WHAT IS EXPECTED: Can you turn the lines of each item below into a numbered list, dropping any blank lines?

DATASET RECORDS:
------------------------------------------------------------------------

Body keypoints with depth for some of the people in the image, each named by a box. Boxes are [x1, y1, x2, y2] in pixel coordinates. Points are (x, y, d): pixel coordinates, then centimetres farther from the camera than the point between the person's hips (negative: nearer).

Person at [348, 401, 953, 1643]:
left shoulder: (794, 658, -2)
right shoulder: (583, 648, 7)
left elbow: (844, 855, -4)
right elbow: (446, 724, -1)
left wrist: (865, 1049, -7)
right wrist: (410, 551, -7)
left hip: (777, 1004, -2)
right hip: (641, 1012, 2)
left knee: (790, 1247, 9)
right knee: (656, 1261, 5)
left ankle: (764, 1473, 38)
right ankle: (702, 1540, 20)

------------------------------------------------------------------------

EXERCISE ANSWER:
1. Body keypoints with depth for some of the people in the image, each named by a box. Boxes are [x1, y1, x2, y2] in pixel coordinates. Points are (x, y, d): pixel coordinates, then centimetres farther from the camera than the point between the person's hips (negative: nearer).
2. Person at [348, 401, 953, 1643]:
3. left shoulder: (794, 658, -2)
4. right shoulder: (583, 648, 7)
5. left elbow: (844, 855, -4)
6. right elbow: (446, 724, -1)
7. left wrist: (865, 1049, -7)
8. right wrist: (410, 551, -7)
9. left hip: (777, 1004, -2)
10. right hip: (641, 1012, 2)
11. left knee: (790, 1247, 9)
12. right knee: (656, 1261, 5)
13. left ankle: (764, 1473, 38)
14. right ankle: (702, 1540, 20)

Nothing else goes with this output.